Moody’s cited several key factors contributing to the affirmation, including Seton Hall’s solid wealth and liquidity, its strong brand as a premier Catholic university and its consistently positive operating performance. The university has successfully maintained an average EBIDA margin of 13 percent from fiscal years 2020 through 2024, reflecting disciplined financial oversight and revenue growth through strategic investments in academic programs and facilities.
“Given the overall higher education economic environment, we are pleased with their rating,” said interim vice president for finance and chief financial officer Edward J. Bishof Sr. ’80/M.B.A. ’88. “This affirmation reflects the university’s ongoing commitment to financial sustainability, strategic growth and maintaining the high-quality educational experience that Seton Hall is known for.”

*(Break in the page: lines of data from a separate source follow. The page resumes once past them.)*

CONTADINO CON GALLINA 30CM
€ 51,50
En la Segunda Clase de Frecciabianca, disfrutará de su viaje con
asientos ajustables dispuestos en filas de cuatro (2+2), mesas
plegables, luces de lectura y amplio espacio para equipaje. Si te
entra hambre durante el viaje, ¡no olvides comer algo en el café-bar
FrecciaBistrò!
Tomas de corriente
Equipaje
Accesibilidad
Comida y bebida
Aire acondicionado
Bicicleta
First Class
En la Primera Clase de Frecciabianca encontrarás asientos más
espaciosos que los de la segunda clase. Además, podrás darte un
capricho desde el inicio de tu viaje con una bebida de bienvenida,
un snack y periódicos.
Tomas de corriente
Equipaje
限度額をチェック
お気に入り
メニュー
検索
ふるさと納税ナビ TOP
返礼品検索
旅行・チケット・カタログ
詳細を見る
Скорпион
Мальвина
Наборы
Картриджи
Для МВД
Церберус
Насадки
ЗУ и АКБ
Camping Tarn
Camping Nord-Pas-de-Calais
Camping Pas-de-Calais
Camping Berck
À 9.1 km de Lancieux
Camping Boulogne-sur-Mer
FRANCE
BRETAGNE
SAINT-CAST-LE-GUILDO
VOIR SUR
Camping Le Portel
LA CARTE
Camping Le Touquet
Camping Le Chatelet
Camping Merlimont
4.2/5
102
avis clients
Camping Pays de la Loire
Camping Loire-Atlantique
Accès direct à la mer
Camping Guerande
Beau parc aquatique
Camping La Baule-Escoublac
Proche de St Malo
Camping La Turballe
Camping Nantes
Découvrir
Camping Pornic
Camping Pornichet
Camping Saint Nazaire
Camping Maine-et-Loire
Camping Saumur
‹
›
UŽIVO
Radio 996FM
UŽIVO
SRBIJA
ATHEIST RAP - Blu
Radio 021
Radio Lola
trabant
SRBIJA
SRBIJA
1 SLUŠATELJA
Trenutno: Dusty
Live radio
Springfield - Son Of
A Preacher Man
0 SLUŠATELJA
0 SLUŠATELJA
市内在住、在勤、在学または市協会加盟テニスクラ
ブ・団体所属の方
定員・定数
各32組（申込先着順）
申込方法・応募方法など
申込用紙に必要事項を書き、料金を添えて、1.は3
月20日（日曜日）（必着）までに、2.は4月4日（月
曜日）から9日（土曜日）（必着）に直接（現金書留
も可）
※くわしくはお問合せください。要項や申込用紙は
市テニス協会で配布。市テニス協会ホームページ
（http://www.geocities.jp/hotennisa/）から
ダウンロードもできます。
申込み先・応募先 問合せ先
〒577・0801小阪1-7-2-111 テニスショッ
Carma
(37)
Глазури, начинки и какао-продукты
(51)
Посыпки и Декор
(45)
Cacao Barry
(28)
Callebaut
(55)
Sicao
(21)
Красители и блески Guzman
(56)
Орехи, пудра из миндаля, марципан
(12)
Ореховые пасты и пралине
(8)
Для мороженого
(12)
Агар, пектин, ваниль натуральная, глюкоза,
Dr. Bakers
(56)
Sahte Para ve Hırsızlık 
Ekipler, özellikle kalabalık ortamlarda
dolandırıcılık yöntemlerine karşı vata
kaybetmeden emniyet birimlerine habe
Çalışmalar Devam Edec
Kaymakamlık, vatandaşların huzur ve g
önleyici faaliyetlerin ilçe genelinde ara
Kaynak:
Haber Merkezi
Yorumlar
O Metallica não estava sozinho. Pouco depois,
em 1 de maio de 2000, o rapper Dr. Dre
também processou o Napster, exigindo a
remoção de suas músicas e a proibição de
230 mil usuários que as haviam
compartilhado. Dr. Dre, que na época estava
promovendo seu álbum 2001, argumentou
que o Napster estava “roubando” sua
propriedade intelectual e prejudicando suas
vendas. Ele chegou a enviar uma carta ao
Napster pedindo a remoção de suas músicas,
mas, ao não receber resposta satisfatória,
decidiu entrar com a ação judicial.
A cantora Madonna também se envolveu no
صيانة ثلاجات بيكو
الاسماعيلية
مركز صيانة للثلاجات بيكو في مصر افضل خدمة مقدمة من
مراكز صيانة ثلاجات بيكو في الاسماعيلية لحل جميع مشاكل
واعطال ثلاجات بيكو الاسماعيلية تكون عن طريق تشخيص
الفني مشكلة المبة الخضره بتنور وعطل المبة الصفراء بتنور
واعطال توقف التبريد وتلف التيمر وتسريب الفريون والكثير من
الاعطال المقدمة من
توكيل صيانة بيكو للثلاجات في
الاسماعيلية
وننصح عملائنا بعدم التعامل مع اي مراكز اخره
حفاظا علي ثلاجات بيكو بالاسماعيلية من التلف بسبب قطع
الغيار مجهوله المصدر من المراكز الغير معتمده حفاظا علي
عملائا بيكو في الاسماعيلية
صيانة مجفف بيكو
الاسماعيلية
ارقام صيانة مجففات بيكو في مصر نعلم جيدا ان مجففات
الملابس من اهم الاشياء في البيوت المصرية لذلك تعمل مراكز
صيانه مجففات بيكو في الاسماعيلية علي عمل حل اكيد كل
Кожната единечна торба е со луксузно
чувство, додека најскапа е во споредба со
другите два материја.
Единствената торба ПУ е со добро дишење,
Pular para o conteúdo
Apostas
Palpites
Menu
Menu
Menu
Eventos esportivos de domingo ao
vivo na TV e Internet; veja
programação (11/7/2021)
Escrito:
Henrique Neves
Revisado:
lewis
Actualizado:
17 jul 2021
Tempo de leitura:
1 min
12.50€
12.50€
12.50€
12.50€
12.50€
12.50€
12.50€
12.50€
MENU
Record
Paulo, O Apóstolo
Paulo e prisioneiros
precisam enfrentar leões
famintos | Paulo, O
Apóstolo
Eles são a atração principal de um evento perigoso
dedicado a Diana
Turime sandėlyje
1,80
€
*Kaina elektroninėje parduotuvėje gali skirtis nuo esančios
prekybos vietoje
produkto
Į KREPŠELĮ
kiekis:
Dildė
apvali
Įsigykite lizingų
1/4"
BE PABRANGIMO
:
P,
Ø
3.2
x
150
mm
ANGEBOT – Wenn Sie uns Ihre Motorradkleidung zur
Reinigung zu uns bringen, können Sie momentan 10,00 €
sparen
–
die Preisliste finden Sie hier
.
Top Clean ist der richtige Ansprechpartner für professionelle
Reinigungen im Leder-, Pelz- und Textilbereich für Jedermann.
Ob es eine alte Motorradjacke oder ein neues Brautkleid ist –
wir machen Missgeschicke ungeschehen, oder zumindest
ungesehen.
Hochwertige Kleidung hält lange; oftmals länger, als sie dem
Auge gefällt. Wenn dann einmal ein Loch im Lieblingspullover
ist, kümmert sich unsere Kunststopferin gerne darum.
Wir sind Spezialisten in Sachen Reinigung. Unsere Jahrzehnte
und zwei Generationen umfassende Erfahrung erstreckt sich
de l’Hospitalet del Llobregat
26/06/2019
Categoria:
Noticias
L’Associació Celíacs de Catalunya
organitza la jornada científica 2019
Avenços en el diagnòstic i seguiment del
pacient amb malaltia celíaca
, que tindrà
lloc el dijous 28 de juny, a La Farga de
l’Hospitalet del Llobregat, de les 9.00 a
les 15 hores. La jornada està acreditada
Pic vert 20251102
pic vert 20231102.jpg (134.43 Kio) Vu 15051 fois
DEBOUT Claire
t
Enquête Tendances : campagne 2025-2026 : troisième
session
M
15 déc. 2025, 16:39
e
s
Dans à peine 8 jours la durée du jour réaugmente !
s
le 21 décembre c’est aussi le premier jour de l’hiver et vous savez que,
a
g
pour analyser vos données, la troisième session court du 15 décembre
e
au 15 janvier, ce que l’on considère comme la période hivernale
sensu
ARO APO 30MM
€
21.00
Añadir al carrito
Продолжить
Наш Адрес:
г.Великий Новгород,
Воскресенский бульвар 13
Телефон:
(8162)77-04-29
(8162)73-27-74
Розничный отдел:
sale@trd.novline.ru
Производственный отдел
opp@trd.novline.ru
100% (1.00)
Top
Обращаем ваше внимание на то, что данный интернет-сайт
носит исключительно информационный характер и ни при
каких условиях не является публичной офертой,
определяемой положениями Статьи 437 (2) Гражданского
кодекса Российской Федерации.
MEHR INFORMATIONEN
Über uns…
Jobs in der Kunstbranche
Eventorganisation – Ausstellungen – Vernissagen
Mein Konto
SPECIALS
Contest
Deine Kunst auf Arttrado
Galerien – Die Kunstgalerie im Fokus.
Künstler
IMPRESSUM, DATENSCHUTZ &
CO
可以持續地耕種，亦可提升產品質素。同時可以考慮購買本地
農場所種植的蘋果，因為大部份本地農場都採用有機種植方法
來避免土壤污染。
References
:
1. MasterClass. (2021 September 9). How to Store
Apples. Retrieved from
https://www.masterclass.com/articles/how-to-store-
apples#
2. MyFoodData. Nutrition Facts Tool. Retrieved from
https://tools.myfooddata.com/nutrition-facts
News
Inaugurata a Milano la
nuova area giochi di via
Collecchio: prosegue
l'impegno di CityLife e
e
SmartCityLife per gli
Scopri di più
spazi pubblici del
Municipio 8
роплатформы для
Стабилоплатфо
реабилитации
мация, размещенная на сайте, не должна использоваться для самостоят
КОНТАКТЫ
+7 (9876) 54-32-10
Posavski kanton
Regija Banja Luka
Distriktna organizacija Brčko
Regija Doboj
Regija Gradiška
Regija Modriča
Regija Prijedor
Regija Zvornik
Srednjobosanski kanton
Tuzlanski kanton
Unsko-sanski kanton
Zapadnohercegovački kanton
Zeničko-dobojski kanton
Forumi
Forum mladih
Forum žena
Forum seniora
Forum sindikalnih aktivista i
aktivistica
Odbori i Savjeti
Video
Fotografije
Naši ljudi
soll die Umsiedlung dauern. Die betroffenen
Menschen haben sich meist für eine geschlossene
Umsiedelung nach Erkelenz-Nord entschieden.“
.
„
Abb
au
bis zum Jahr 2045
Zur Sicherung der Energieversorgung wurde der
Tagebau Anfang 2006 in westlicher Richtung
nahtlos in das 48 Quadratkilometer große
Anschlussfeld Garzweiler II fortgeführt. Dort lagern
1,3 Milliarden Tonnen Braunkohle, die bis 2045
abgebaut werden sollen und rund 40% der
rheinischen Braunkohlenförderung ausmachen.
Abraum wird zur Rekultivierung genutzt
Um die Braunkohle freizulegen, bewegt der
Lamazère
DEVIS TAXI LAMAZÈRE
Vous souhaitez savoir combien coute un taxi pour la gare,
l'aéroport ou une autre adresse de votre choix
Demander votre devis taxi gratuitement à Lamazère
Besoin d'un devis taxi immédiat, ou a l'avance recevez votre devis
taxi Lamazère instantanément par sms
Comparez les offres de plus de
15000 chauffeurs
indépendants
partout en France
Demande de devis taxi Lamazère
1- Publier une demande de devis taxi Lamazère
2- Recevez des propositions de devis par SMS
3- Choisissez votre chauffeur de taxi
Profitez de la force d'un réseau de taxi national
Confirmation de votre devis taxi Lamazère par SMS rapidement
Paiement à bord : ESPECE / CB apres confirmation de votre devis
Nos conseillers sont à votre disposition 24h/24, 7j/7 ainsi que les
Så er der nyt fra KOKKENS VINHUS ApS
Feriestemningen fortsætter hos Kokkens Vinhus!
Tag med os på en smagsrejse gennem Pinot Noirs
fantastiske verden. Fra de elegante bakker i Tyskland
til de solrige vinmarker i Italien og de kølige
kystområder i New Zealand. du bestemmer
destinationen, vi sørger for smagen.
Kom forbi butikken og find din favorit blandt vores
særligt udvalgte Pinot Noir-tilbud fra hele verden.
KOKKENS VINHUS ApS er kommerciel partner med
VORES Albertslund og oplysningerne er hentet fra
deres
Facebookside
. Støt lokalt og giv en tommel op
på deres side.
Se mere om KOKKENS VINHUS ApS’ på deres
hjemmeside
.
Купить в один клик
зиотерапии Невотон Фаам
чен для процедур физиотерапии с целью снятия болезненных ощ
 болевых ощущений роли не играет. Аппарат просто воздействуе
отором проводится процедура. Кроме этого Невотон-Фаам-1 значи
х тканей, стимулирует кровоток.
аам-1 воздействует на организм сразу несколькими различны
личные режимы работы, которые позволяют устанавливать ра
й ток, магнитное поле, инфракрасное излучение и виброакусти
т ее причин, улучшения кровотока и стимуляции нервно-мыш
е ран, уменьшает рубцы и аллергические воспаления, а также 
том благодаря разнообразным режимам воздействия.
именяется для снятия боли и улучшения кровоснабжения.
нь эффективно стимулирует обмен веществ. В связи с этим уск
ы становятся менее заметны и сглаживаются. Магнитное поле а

Despite sector-wide demographic shifts and increasing reliance on tuition revenue, Seton Hall remains well-positioned due to its strategic planning and investment in academic excellence. Seton Hall’s stable outlook reflects Moody’s confidence in the university’s ability to sustain steady enrollment, maintain its firm financial footing and continue enhancing its academic offerings. The rating agency also highlighted that enhanced liquidity, increased donor support and continued financial discipline could contribute to future upgrades.
Moody’s affirmation reflects Seton Hall University’s financial stability and strategic planning amid the changing dynamics of the higher education sector. The university’s ability to maintain its credit rating underscores its fiscal management and long-term sustainability.